The crypto-community generally espouses maximum decentralisation, and is often seen as the reaction against the growing centralisation of wealth and power in modern society. However there is a case to make for a less extreme view - that the degree of centralisation versus decentralisation needs to find a balance, and we also need to be clear about what exactly we are decentralising, and what we are centralising.
For example, take decentralised decision-making. Its clearly difficult, sometimes impossible, for coordinated decisions to be made by a large decentralised group, and to be made on a timely and effective basis. Yet often, situations call for such sharp decision-making. Especially when it comes to opportunistic or strategic situations.
Further, members of large groups do not universally have the skill or time to reflect on every group decision that might be required. Most will be inclined to delegate the decision-making on specific issues to trusted and philosophically aligned parties.
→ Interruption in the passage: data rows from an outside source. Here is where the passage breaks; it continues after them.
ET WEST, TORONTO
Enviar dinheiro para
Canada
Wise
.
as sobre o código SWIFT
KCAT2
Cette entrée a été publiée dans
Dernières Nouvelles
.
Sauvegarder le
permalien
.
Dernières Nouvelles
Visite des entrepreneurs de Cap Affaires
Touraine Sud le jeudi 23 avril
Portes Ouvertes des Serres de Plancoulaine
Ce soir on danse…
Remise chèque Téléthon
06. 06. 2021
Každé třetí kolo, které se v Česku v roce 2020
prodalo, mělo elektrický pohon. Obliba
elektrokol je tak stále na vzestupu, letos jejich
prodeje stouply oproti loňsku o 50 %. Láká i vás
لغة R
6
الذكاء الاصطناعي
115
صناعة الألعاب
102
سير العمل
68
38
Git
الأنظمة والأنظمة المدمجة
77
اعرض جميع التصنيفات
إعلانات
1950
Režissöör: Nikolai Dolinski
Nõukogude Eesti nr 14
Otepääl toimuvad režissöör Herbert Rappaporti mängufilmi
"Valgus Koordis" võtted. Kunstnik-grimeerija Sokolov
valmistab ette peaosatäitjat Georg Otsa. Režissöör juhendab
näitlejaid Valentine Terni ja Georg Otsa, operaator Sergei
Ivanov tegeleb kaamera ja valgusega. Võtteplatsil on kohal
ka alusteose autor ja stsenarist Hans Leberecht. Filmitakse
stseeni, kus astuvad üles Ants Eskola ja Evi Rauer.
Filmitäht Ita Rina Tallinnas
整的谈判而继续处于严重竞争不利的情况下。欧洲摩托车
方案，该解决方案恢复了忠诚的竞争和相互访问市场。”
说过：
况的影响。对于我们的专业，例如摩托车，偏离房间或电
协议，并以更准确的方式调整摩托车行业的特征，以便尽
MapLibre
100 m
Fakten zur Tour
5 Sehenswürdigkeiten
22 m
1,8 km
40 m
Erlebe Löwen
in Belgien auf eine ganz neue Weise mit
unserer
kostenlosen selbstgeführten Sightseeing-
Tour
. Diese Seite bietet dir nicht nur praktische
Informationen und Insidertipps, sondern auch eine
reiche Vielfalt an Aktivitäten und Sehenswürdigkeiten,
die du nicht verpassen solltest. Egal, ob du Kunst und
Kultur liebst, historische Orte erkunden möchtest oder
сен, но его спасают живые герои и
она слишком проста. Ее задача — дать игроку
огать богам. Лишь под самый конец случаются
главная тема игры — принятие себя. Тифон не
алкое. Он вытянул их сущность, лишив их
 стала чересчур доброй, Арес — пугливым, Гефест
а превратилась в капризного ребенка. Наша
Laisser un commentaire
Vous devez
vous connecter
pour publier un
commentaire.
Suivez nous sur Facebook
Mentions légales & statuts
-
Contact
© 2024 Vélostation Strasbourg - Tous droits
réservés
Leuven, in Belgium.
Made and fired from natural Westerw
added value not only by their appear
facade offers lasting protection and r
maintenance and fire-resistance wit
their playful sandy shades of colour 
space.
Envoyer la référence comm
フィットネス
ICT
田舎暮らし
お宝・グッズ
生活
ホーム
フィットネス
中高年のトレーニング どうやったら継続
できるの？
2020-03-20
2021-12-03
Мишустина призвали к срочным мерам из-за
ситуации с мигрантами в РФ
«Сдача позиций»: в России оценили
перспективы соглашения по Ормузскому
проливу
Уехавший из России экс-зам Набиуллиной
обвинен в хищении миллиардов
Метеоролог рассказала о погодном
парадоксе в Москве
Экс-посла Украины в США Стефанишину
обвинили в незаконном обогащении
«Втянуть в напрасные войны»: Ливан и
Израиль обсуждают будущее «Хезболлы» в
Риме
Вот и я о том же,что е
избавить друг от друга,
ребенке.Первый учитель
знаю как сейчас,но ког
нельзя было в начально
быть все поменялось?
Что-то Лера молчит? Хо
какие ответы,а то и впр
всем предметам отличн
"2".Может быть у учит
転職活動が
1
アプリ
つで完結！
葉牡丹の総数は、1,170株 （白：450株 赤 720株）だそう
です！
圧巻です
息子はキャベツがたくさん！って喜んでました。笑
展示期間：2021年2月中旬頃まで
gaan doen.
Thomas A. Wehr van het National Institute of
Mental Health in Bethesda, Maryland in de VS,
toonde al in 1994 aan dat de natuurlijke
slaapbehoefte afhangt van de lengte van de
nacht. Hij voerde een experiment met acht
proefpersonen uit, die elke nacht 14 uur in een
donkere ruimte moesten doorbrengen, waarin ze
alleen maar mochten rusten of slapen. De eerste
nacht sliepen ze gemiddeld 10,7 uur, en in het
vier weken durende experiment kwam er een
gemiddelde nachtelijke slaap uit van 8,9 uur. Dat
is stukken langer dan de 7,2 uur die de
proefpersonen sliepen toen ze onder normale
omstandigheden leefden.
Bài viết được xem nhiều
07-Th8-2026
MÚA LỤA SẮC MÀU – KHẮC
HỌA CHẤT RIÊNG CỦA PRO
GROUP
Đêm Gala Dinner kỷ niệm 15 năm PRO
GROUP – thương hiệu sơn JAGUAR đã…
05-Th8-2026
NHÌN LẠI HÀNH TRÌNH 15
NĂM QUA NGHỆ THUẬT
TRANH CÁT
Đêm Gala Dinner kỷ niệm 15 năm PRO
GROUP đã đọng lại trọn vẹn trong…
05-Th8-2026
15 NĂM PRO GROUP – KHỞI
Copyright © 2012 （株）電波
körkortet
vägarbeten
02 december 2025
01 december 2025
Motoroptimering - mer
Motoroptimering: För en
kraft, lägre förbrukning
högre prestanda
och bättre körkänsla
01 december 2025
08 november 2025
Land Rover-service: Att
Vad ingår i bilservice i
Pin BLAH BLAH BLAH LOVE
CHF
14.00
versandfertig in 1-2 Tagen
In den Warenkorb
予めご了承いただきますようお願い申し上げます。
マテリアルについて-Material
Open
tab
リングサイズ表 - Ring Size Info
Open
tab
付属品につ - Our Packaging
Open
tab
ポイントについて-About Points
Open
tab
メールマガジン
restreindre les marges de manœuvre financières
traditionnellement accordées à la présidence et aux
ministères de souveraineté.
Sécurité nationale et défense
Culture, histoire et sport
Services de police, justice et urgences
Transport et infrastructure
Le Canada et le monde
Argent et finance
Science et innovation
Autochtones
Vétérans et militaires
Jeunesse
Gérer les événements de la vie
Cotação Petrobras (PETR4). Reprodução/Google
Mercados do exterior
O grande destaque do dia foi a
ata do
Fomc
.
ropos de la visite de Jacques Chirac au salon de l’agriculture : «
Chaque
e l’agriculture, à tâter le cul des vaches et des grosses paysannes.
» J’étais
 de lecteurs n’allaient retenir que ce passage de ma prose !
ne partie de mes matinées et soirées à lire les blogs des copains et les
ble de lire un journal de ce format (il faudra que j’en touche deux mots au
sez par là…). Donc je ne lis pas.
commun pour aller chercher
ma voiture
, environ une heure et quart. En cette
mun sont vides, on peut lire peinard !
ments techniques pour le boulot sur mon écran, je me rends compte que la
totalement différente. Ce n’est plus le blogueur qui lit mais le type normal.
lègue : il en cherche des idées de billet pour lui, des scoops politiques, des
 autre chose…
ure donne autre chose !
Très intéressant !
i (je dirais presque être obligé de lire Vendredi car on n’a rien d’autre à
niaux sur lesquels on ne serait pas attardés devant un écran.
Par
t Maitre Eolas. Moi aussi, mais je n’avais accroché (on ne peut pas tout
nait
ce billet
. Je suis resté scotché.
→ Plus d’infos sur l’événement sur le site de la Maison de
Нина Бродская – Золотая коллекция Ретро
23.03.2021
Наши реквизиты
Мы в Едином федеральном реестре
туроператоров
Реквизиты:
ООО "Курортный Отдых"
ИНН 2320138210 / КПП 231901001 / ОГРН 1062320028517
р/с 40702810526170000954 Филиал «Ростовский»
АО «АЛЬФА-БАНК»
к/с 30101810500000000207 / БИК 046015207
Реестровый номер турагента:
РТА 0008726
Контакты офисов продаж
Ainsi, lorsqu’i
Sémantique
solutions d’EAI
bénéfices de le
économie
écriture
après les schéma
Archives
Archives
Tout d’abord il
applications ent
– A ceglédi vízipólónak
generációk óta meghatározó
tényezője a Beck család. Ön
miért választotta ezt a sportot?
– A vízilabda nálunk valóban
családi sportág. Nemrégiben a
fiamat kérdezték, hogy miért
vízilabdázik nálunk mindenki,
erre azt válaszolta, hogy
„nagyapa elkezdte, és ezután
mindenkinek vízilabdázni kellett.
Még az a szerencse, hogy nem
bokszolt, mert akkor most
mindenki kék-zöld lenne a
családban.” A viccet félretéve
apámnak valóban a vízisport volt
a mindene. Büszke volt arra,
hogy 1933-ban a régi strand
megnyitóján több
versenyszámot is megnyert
This makes a more efficient system by allowing all members of the network to specialise and focus their energy on the things that are most rewarding to them.
The key property that needs to be decentralised among a stakeholder base is power. As long as stakeholders hold the keys that empower or disempower their delegated decision-makers, and these can be enacted effectively and promptly without those decision-makers usurping the process, then decision-blocs and decision-heirarchies might actually prove to be very efficient structures in society, that, rather than serving the decision-makers, serve only the stakeholders. With this stakeholder power, the decentralised network ought to be able to deconstruct and reconstruct whatever structures they desire according to their mutual effectiveness. The current delegate system with slate-votes is but an early example of this.
The power of a system to grow and dominate its competitors lies in this organic balance - decentralisation with centralisation, self-organisation with global action. Developing the organisational and stakeholder control tools that would facilitate this would make a more powerful, adaptive and enduring system.